▶ [Données fournies]:

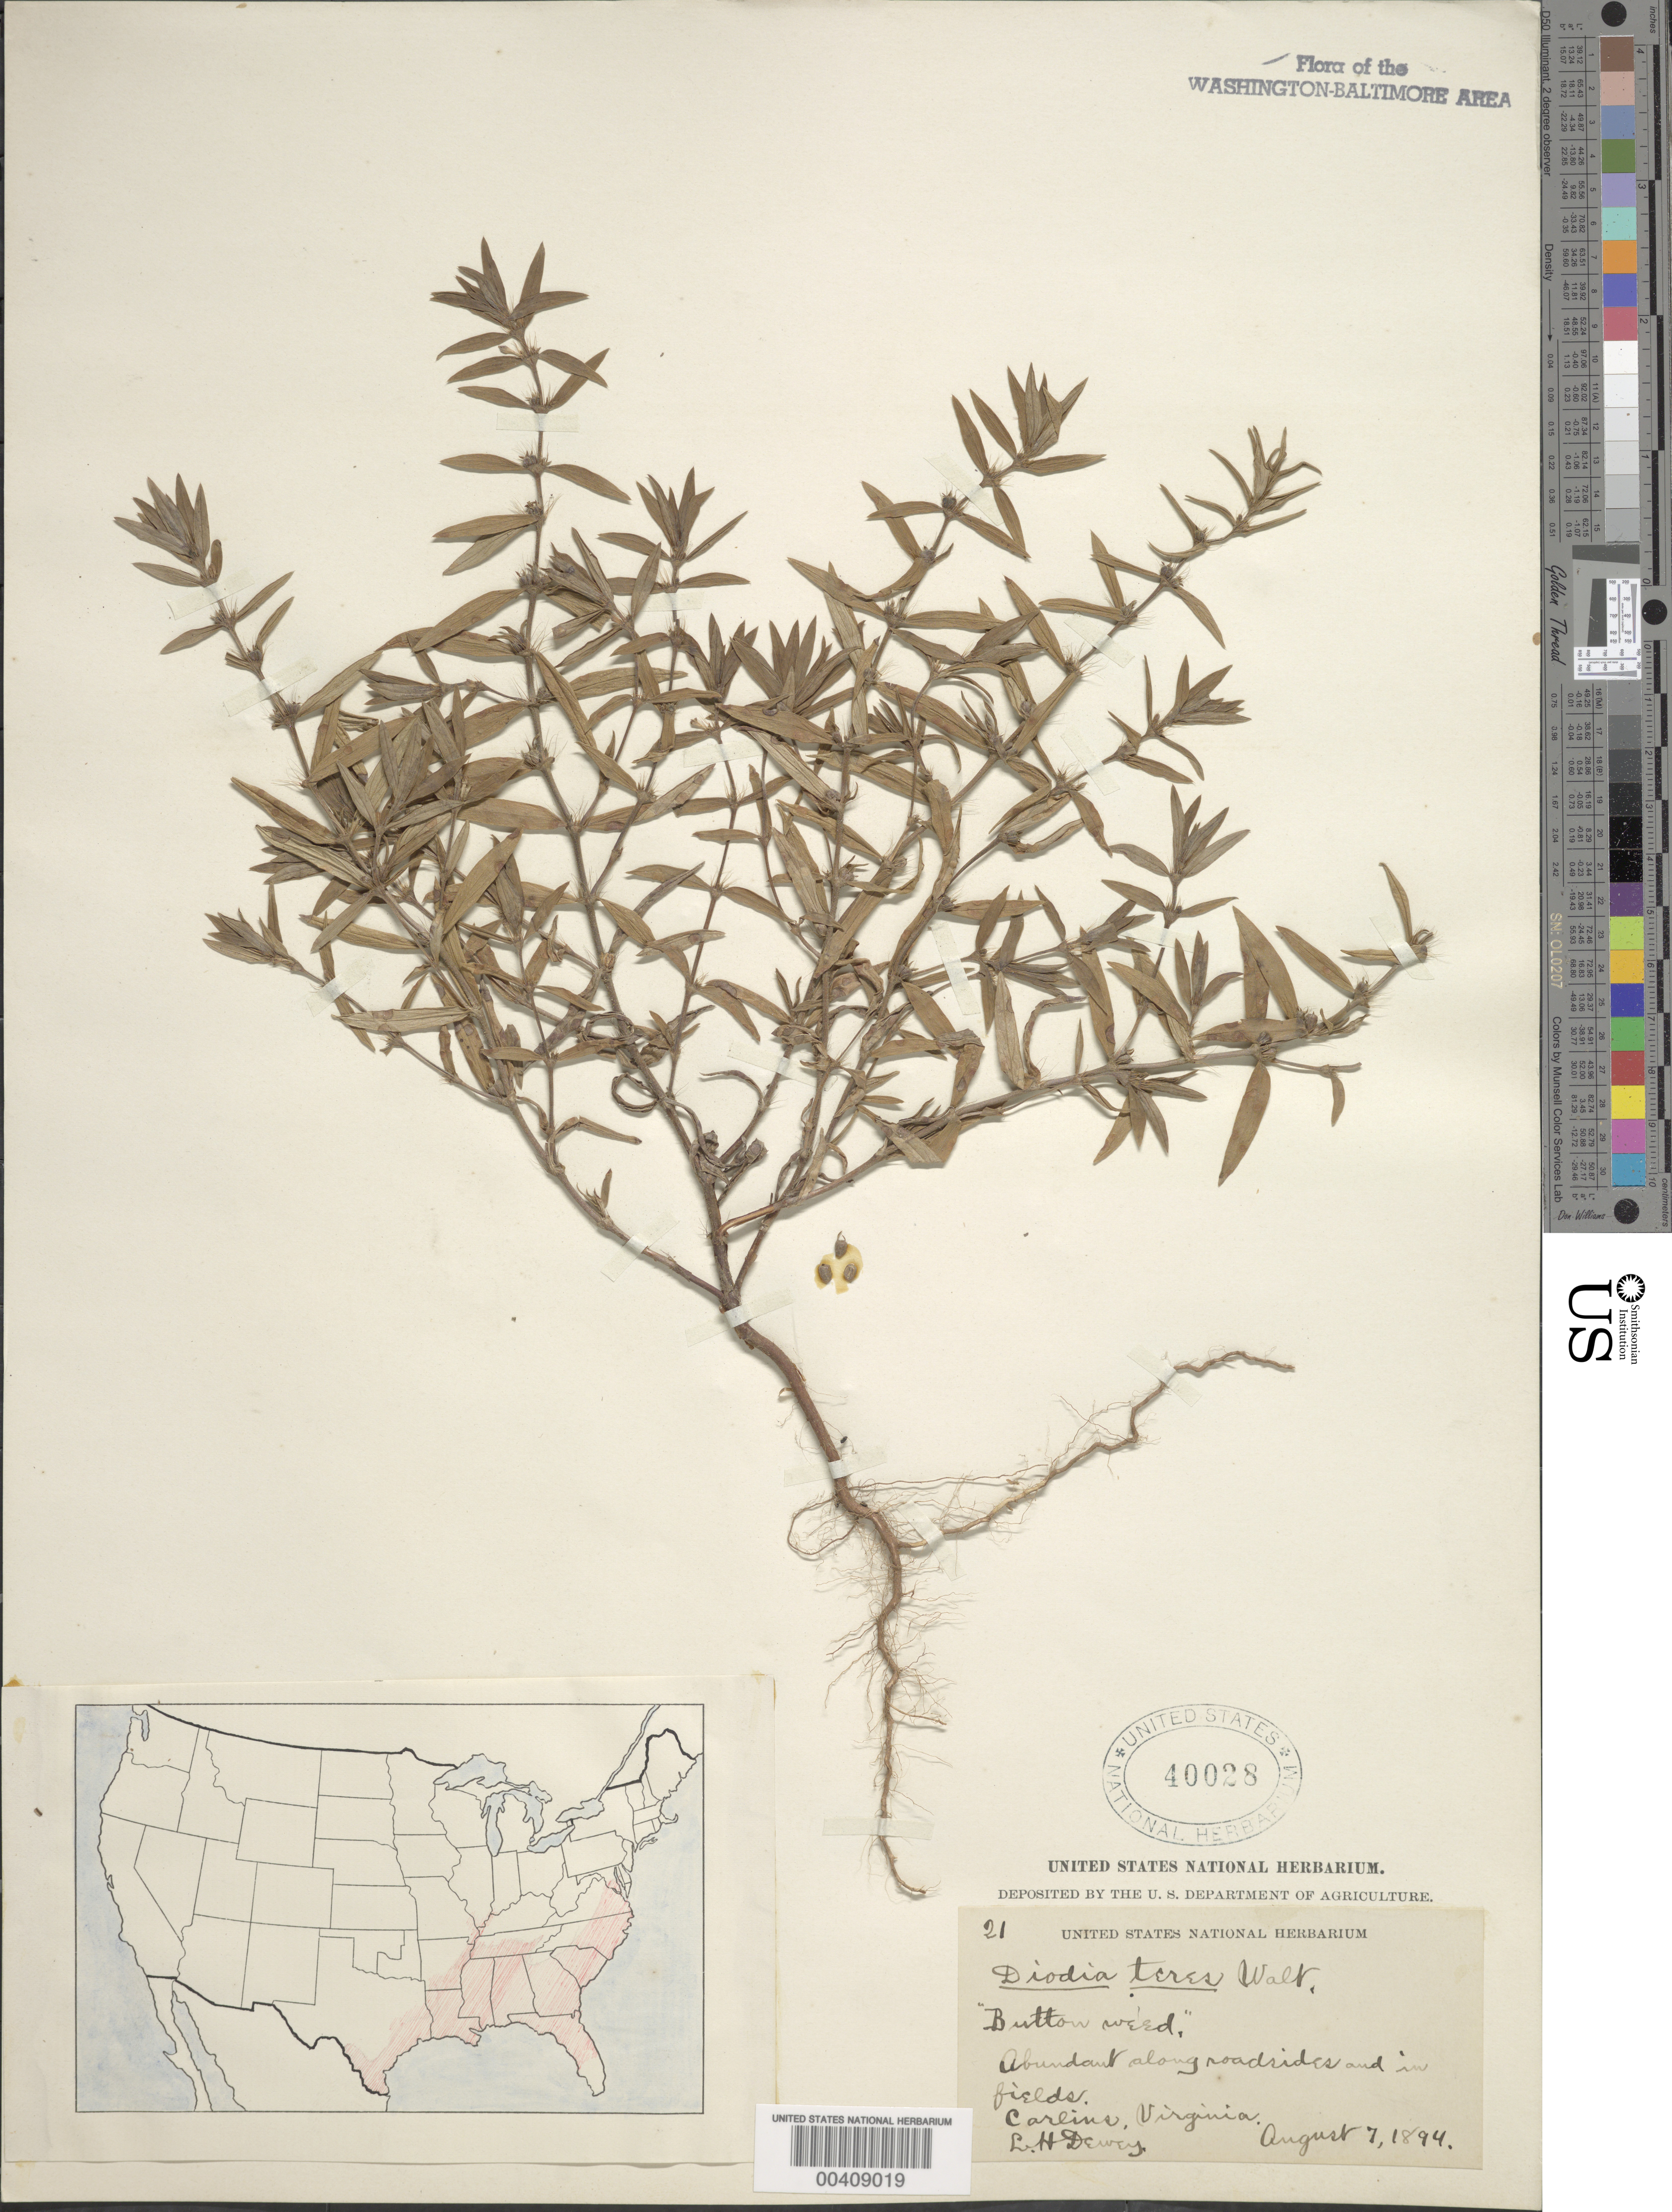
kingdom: Plantae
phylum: Tracheophyta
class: Magnoliopsida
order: Gentianales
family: Rubiaceae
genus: Diodia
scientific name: Diodia teres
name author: Walter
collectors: L. H. Dewey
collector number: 21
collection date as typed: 07 Aug 1894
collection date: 1894-08-07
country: United States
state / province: Virginia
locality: Carlins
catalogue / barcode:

▶ [Consigne de travail]:
Recopiez à l'identique les lignes des entrées, s'il vous plaît : commencez à la ligne qui contient « collectors: L. H. Dewey » et arrêtez-vous après la dernière ligne des entrées, ces deux lignes comprises.

▶ [Résultat obtenu]:
collectors: L. H. Dewey
collector number: 21
collection date as typed: 07 Aug 1894
collection date: 1894-08-07
country: United States
state / province: Virginia
locality: Carlins
catalogue / barcode:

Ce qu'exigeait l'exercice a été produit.